The amazing thing about the IPO is that Pandora, which is trading on The New York Stock Exchange under the ticker “P,” is still losing a lot of money in the face of very heated competition. Among its rivals are services from Amazon, Apple and Rhapsody.

But that didn’t deter investors who sent the stock above $20 per share, up more than 25 percent over its elevated $16 offering price.

Pandora, which lost $6.7 million on revenue of $43 million during the first quarter, is growing fast as seen in the accompanying chart.

The company boasted more than 90 million registered users at the end of the first quarter, and during the company’s last fiscal year it streamed 3.8 billion hours of online music to listeners.

But the competition section of the Oakland company’s S-1 does indicate some challenges, including threats from Seattle companies such as Amazon.com and Rhapsody.

Here’s what Pandora had to say about Amazon and other tech giants getting into the online music business:

“We believe that companies with a combination of financial resources, technical expertise and digital media experience also pose a significant threat of developing competing internet radio and digital audio entertainment technologies in the future. In particular, if known incumbents in the digital media space such as Amazon, Apple, Facebook or Google choose to offer competing services, they may devote greater resources than we have available, have a more accelerated time frame for deployment and leverage their existing user base and proprietary technologies to provide products and services that our listeners and advertisers may view as superior. Our current and future competitors may have more well-established brand recognition, more established relationships with consumer product manufacturers, greater financial, technical, and other resources, more sophisticated technologies or more experience in the markets in which we compete.”

And here’s what they said about Rhapsody:

“We face competition from providers of alternative forms of audio content and pre-recorded entertainment, such as Apple’s iTunes Music Store, Amazon, online subscription on-demand music providers such as RDIO or Rhapsody, as well as potential market entrants like Spotify, which provide audio content that can be directly selected, streamed or purchased, and played in automobiles and homes, using portable players, mobile phones and other wireless devices. The audio entertainment marketplace continues to rapidly evolve, providing our listeners with a growing number of alternatives and new media platforms.”

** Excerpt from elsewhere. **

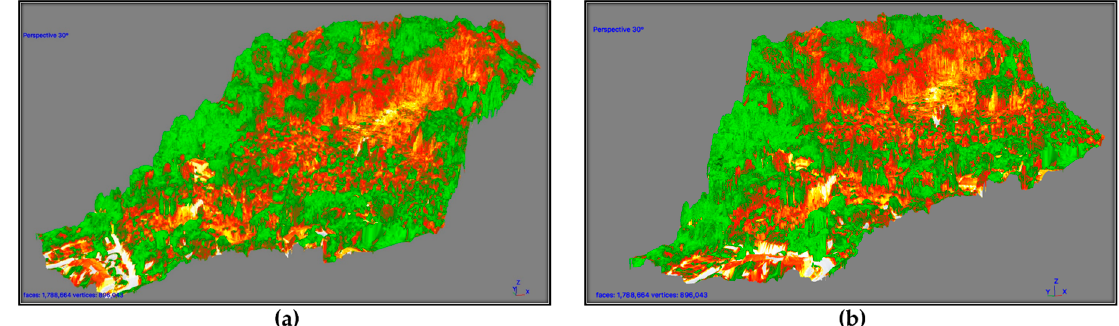
Figure 17. Photoscan 3D mesh of the area with computed NDVI index. ( a ) S view; ( b ) S-W view.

Pandora, as listeners well know, is largely an advertising based business. So, in that regard, it may not compete as closely with Amazon and Rhapsody as say Last.fm or Slacker Personal Radio.

In fact, in an interview with GeekWire earlier this year, Rhapsody CEO Jon Irwin applauded Pandora’s success and described it as “training wheels” for the “on-demand subscription service that the RealNetworks’ spin-off offers.

Nonetheless, users have flocked to the free Pandora service. Rhapsody claims more than 750,000 subscribers, a small fraction of the 90 million listeners that Pandora claims.

Will the economics work for Pandora?

Rhapsody, Amazon and a host of other companies will certainly be watching.